Viele Reiseveranstalter sind hier kundenfreundlich, aber könnte die Krise für viele auch existenzbedrohlich werden, sodass - wie ich in der Praxis auch sehe - schon um Anzahlungen gekämpft wird.

 

Am Rande sei auch erwähnt, dass - was in der öffentlichen Diskussion etwas untergeht - auch der Reiseveranstalter aus gewissen Gründen vom Vertrag zurücktreten kann.

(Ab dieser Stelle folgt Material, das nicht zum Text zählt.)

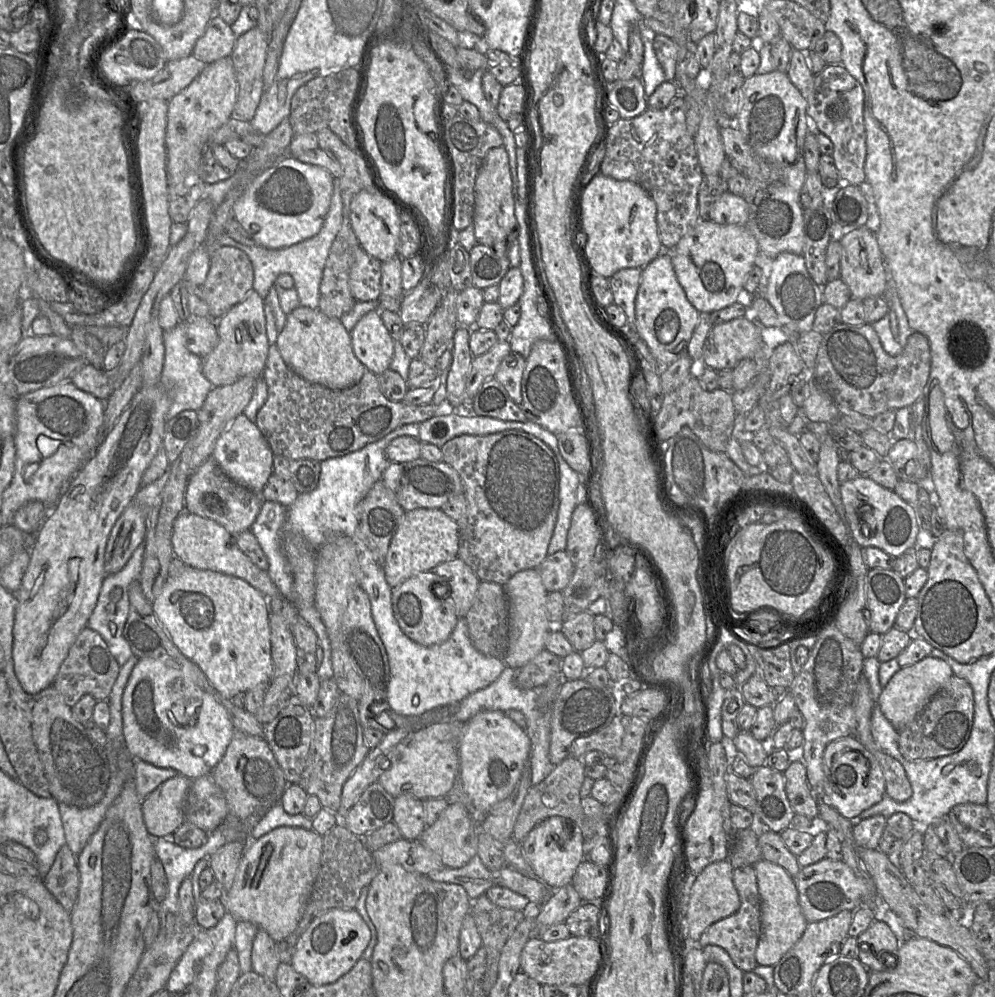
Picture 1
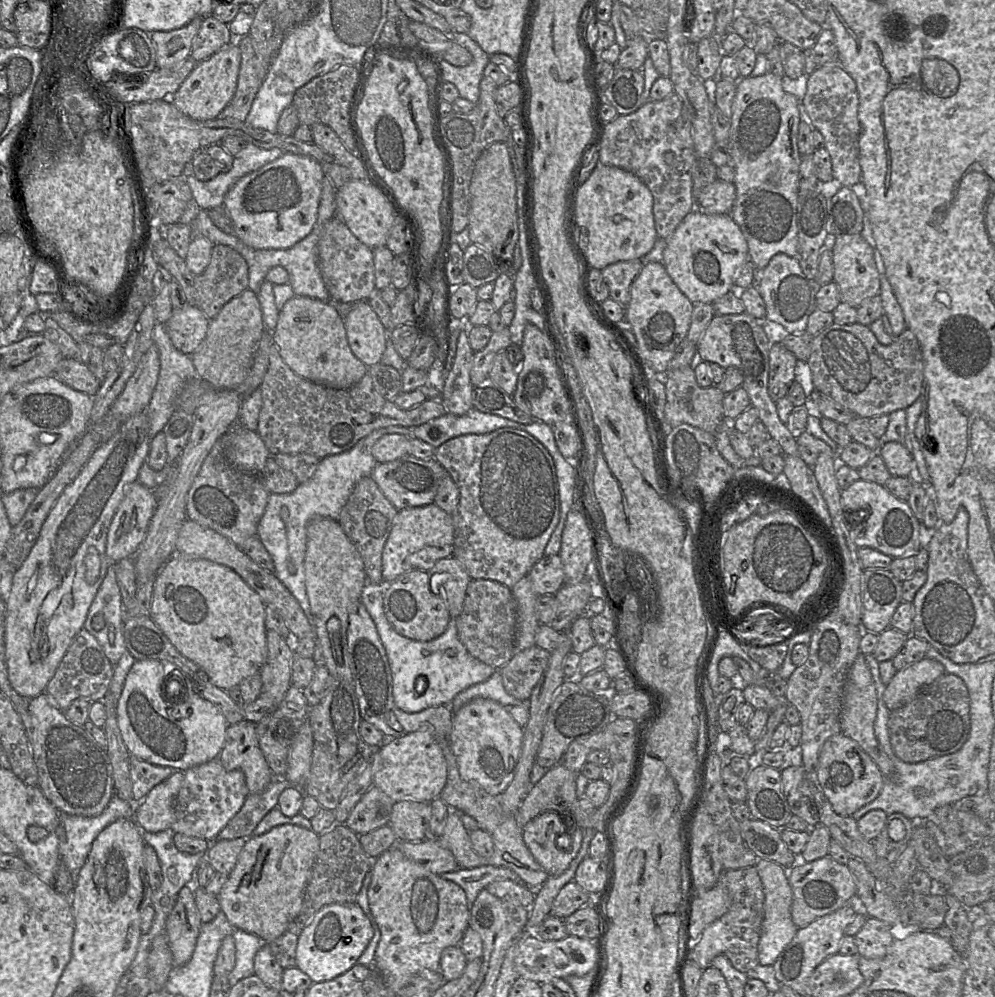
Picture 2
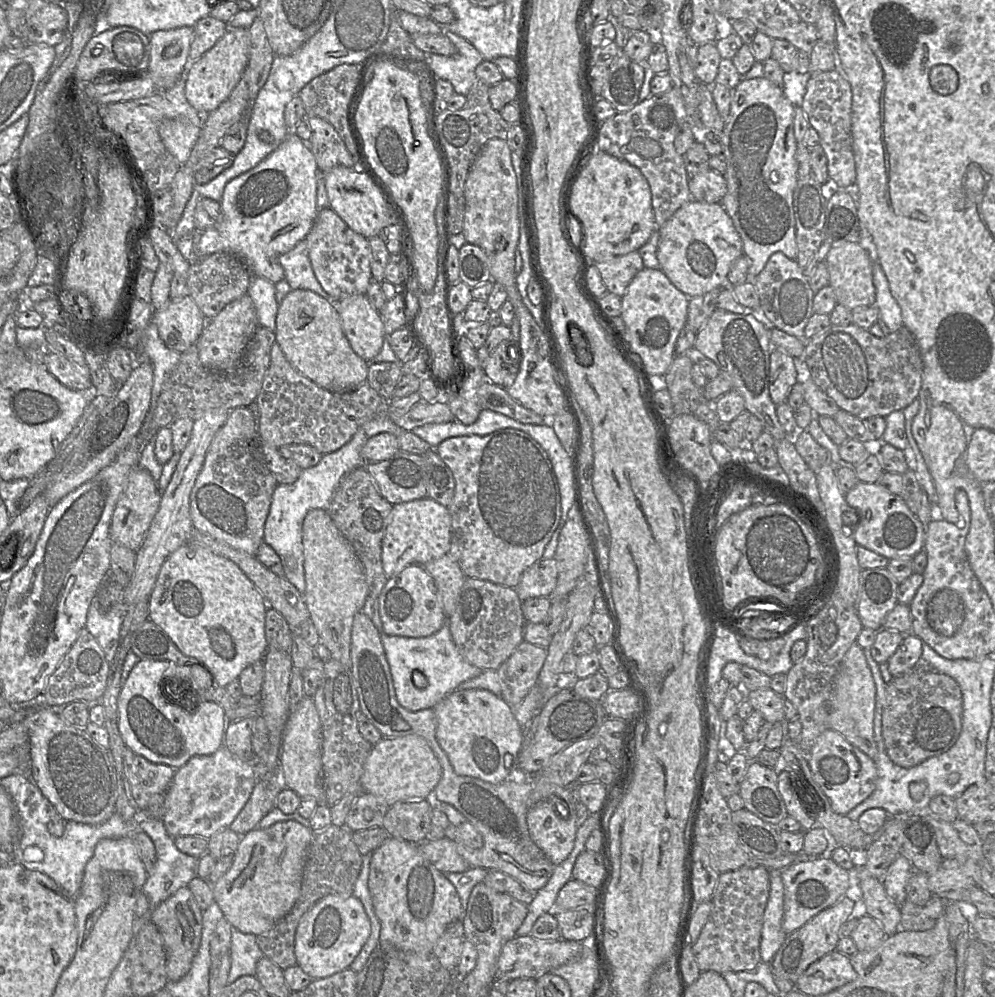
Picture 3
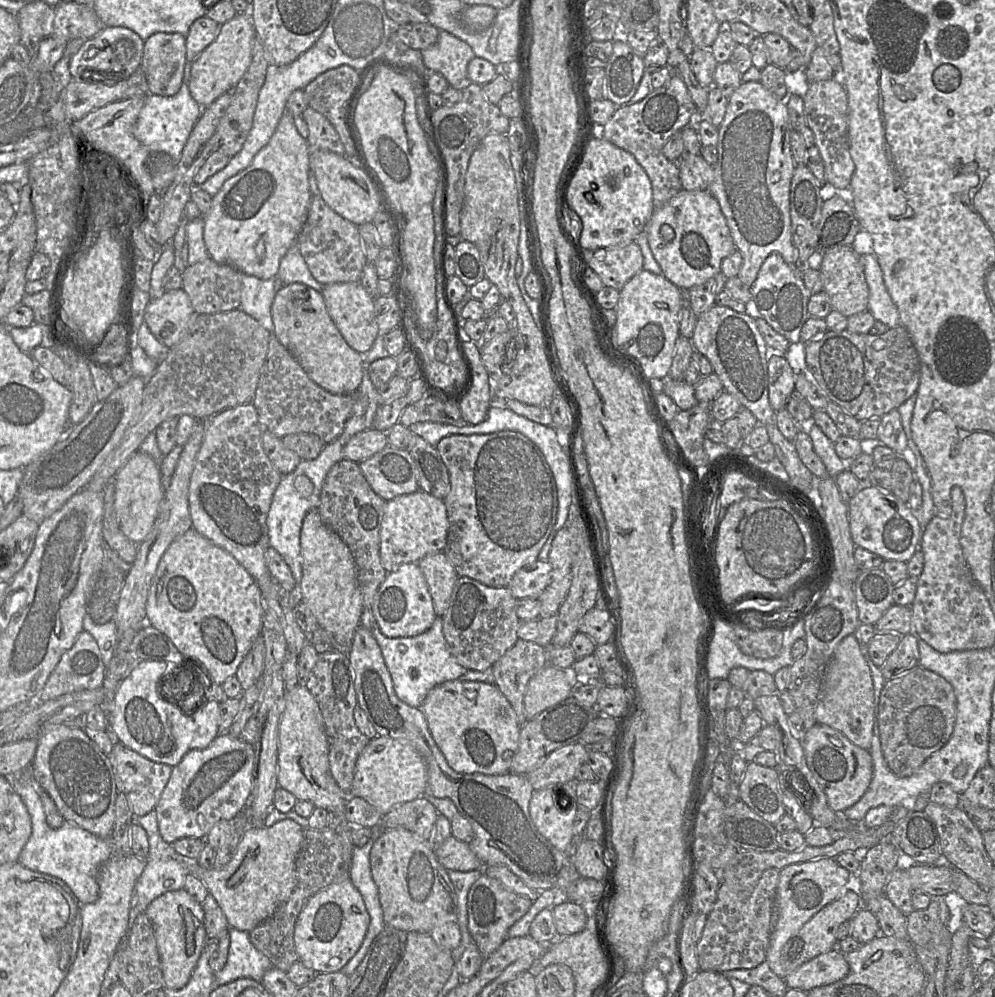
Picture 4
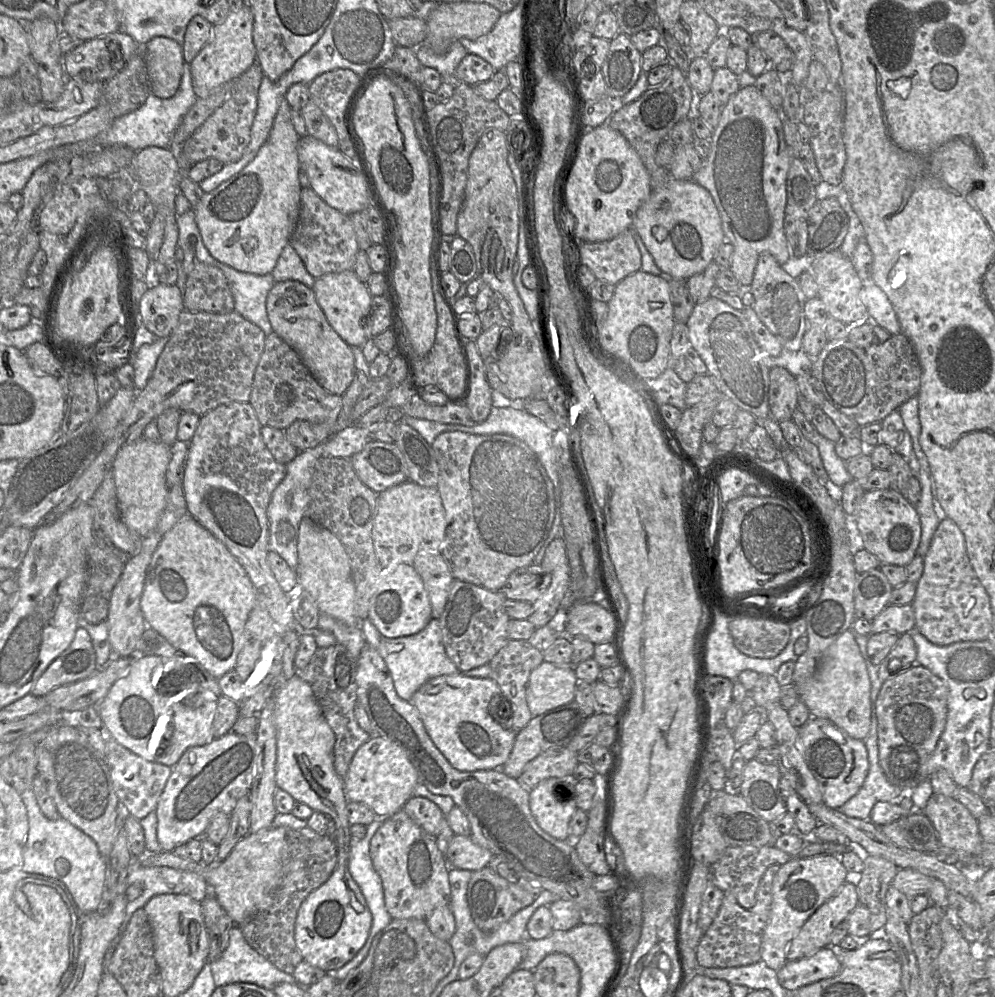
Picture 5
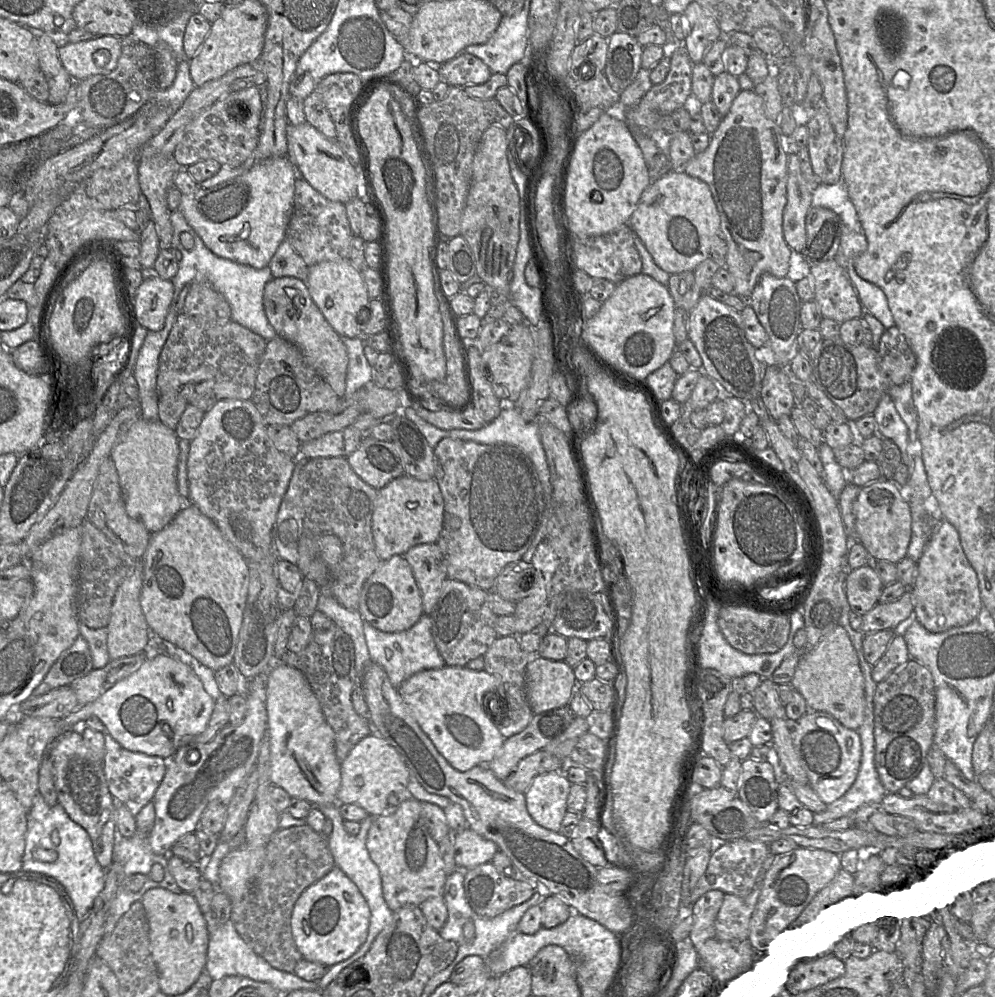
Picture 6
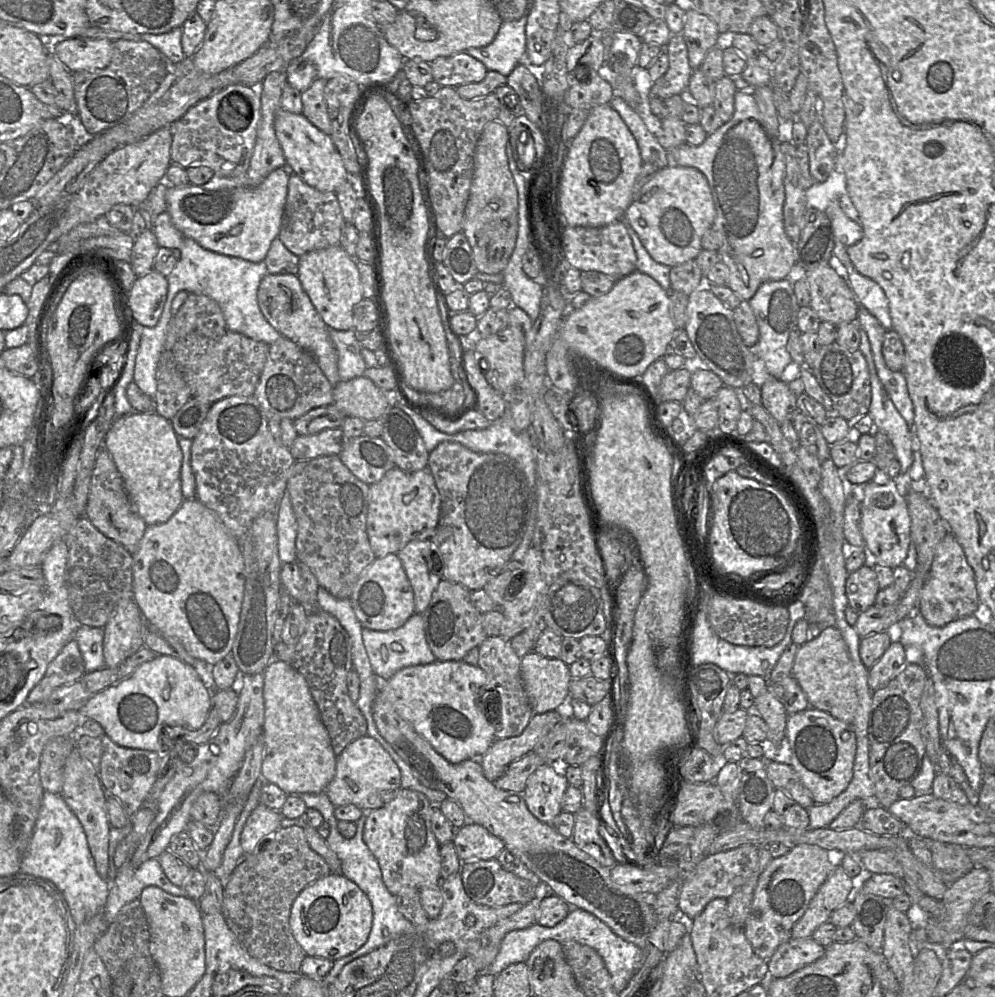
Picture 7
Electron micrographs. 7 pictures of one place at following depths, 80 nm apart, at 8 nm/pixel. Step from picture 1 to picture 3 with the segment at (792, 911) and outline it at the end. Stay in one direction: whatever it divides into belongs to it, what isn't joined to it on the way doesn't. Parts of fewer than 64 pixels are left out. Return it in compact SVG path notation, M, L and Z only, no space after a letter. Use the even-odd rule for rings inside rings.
M769 869L770 893L764 913L760 952L762 962L771 963L787 938L782 928L784 885L781 871Z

Dies etwa bei zu wenig Buchungen einer Reise mit einer Mindestteilnehmerzahl; oder etwa, wenn der Reiseveranstalter ebenfalls aufgrund unvermeidbarer und außergewöhnlicher Umstände an der Erfüllung des Vertrags gehindert ist und seine Rücktrittserklärung dem Reisenden unverzüglich, spätestens jedoch vor Beginn der Pauschalreise zugeht (Genaueres hierzu in § 10 Abs 3 PRG).

 

Der Reiseveranstalter hat dem Reisenden bei einem berechtigten Rücktritt nach dem PRG alle von diesem oder in dessen Namen für die Pauschalreise geleisteten Beträge unverzüglich, spätestens jedoch binnen 14 Tagen ab Zugang der Rücktrittserklärung, zu erstatten.

 

Zusammenfassend ist also auf Basis der aktuellen Rechtslage vor einem frühzeitigen Reiserücktritt Vorsicht geboten und die Sachlage individuell prüfen zu lassen. Sollten sie darüber hinaus besondere Gründe für einen vorzeitigen Rücktritt ins Treffen führen können, kann selbstverständlich auch eine individuelle Lösung geprüft und allenfalls auch geltend gemacht werden.

 

Ich wünsche Ihnen/Euch allen noch frohe Osterfeiertage und einen schönen Frühlingstag!